Principles and Timing: How Quickly Should Change Happen?

Ray Dalio of Bridgewater Associates fame, is well known for the guiding principles that:

  1. First established his investment philosophy.
  2. Later were honed and refined into a management system they use to run the firm.

He credits them as “the foundation of Bridgewater’s success,” and it’s not a mystery why this is the case…

They externalize the thinking and decision-making criteria necessary to maximize the likelihood of success and minimize risk.

And with those principles down on paper, each member of the firm can use, evaluate, and examine those criteria as they make decisions as well.

There’s a similar line of thinking behind the Pro Tips and Ownership Bottleneck series – our way of articulating the principles we believe contribute to the “success formula.” Using those to guide your decision-making will, as a general rule, make most everything in the brewery work better.

But alas… we also live in the real world.

With limited time and resources.

And that means we have to make decisions on what to pursue now, what to compromise on, and what to pursue later.

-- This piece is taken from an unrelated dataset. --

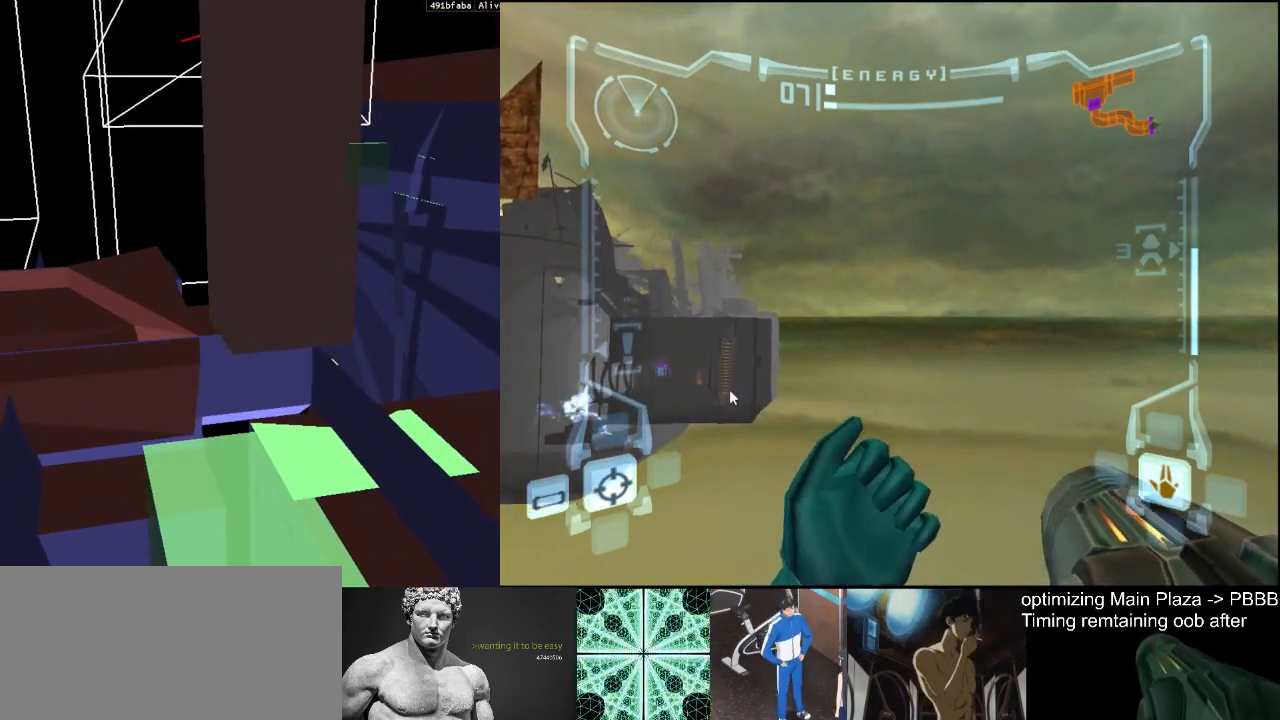
Gameplay with a controller (Nintendo layout); each line is a JSON object with the inputs held at the frame after it. "events" lists button and stick changes between this image and that frame as [ms after this image, input, new state], when the widget could be followed in between. Not read: L3 R3 right_stick.
{"buttons": ["X"], "left_stick": "center", "events": [[283, "X", "down"]]}
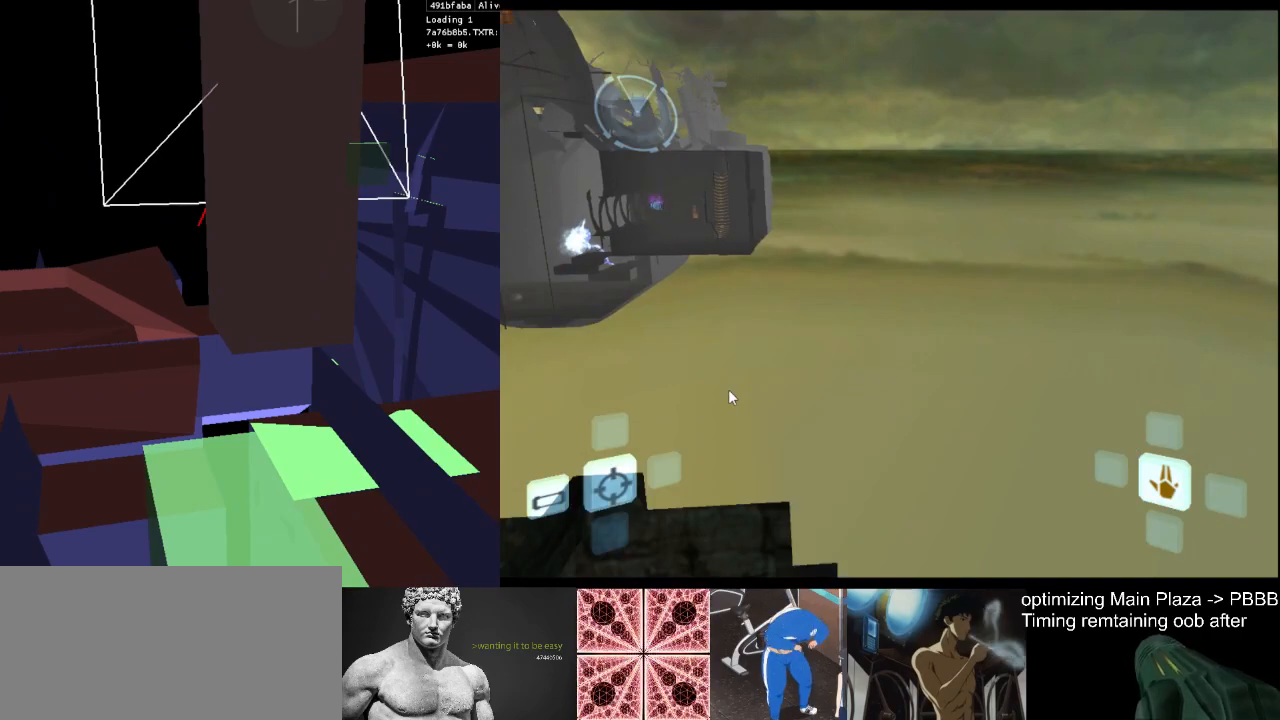
{"buttons": ["X"], "left_stick": "center", "events": []}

A reply from a brewery owner that makes this point crystal clear:

I think TIME is one element you haven’t addressed yet. This stuff doesn’t happen overnight. Patience is another quality that is needed for successful leadership.

Exactly.

When the rubber hits the road, timing, sequencing, and pragmatism also play their part.

Startups likely won’t have an ownership bottleneck problem to resolve today, but instead more fundamental issues to address (legal, funding, product development, marketing, etc.). However, as growth occurs that equation will certainly change.

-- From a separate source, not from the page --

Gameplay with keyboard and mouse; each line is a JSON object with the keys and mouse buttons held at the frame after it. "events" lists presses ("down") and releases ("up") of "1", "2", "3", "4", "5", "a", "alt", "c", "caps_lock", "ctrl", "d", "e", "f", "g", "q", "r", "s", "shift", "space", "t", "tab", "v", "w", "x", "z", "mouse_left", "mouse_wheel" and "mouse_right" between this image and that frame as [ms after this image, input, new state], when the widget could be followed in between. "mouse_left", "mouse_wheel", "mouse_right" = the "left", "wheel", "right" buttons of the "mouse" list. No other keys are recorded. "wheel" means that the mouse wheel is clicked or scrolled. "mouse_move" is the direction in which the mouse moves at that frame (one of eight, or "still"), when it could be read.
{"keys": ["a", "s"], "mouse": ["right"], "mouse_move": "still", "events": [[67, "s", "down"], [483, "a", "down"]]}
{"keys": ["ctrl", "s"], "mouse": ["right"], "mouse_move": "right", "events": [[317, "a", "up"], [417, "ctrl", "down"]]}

A nano brewery may have some leadership team gaps to fill, but in order to make that happen, they need to put their resources into increasing sales so they can support the additional overhead. That means living with the team issue for a period of time until the prerequisite revenue problem is solved.

A production brewery may need to hit the brakes on expanding their outside sales team, regardless of demand, while they address operations issues that are impacting their ability to fulfill orders.

Whatever the scenario, the point is: everything in due time.

Use best practices and principles as your filter.

Be realistic in your expectations of how quickly change should occur.

And do the day-in, day-out work to bring that change to bear.